Cellular senescence is a program that many cells activate in response to damage and stress1. Senescence is characterized by a stable cell cycle arrest and a robust proinflammatory secretome2,3, which underlie the two major biological functions of senescence, namely, cancer protection and tissue repair, respectively4,5. Postmitotic, terminally differentiated and other nonproliferative cells can also undergo senescence when damaged, in which case their main distinctive feature is their inflammatory secretome6. In healthy, young individuals, senescent cells are efficiently cleared by the immune system in a process concomitant with tissue repair. However, during aging and in many chronic pathological processes, senescent cells are not efficiently cleared and sustain. The long-term persistence of senescent cells that escape immune-clearance mechanisms is pernicious.

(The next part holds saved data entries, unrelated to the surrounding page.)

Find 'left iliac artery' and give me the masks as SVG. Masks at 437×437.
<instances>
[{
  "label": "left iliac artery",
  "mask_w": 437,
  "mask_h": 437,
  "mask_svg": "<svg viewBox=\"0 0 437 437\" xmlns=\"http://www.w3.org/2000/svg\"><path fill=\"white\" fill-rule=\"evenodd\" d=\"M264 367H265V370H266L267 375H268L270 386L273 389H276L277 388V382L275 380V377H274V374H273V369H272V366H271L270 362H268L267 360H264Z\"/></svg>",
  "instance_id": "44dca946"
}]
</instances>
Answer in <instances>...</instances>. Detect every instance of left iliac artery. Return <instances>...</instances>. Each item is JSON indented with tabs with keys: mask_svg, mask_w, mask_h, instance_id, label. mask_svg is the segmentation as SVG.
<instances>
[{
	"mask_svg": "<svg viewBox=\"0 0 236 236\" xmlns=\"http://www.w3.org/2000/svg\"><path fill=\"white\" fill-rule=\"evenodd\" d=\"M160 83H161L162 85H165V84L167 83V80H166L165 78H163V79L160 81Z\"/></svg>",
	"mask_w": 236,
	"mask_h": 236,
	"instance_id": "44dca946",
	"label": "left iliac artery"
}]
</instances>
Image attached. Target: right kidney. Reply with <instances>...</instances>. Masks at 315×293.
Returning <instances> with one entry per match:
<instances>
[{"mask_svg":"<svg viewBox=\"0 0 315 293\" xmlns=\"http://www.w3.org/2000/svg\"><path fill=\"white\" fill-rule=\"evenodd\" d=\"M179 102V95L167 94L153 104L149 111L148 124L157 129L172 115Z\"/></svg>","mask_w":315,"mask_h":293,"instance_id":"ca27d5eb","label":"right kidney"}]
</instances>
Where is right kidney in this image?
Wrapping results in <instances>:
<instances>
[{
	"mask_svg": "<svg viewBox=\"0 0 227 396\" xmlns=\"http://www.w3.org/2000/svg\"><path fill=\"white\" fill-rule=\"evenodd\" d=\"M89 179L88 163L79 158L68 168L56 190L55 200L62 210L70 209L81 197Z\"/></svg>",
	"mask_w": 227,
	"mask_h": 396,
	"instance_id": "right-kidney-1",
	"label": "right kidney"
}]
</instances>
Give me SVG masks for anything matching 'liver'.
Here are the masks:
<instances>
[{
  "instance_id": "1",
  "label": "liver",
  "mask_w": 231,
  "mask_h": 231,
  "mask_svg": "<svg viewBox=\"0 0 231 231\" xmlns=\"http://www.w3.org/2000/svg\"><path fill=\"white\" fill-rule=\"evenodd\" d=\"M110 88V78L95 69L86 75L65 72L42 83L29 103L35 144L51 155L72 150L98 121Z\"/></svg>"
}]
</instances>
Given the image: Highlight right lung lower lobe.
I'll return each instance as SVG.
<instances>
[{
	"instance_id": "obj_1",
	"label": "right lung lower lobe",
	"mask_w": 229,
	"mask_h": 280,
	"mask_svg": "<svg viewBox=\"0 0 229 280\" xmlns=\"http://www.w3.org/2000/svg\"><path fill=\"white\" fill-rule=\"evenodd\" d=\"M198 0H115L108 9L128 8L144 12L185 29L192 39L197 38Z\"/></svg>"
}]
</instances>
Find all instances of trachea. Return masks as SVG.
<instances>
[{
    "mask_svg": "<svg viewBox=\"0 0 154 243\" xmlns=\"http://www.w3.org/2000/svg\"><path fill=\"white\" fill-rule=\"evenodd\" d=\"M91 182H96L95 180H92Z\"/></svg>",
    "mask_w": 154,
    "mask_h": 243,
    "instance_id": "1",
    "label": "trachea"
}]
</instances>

In this issue, Xu et al.7 show that in old mice, or mice ‘aged’ with senescent cells, drugs targeting senescent cells (known as senolytic drugs) increase remaining lifespan by 36%, enhance healthspan, reduce frailty and delay age-related diseases.

It has recently been shown that many human pathologies are associated with the presence of persistent senescent cells4 and that selective killing of these cells has a remarkable therapeutic impact across multiple mouse disease models2. A class of pharmacological compounds that preferentially kill senescent cells have been discovered and are known as ‘senolytic’ drugs2. This type of drug has shown therapeutic activity in a surprising variety of mouse models of human disease, including pulmonary fibrosis, atherosclerosis, osteoarthritis and chronic kidney disease2. Regarding aging, a previous study has shown that the continued elimination of senescent cells in mice, from midlife (1 year of age) until death (which occurs from 2–3 years of age), delays aging-related pathologies, such as kidney and heart deterioration, and extends the lifespan of these mice by ~25% on average8. However, despite their importance, these studies on aging were carried out using sophisticated genetic manipulations that are difficult to translate to humans.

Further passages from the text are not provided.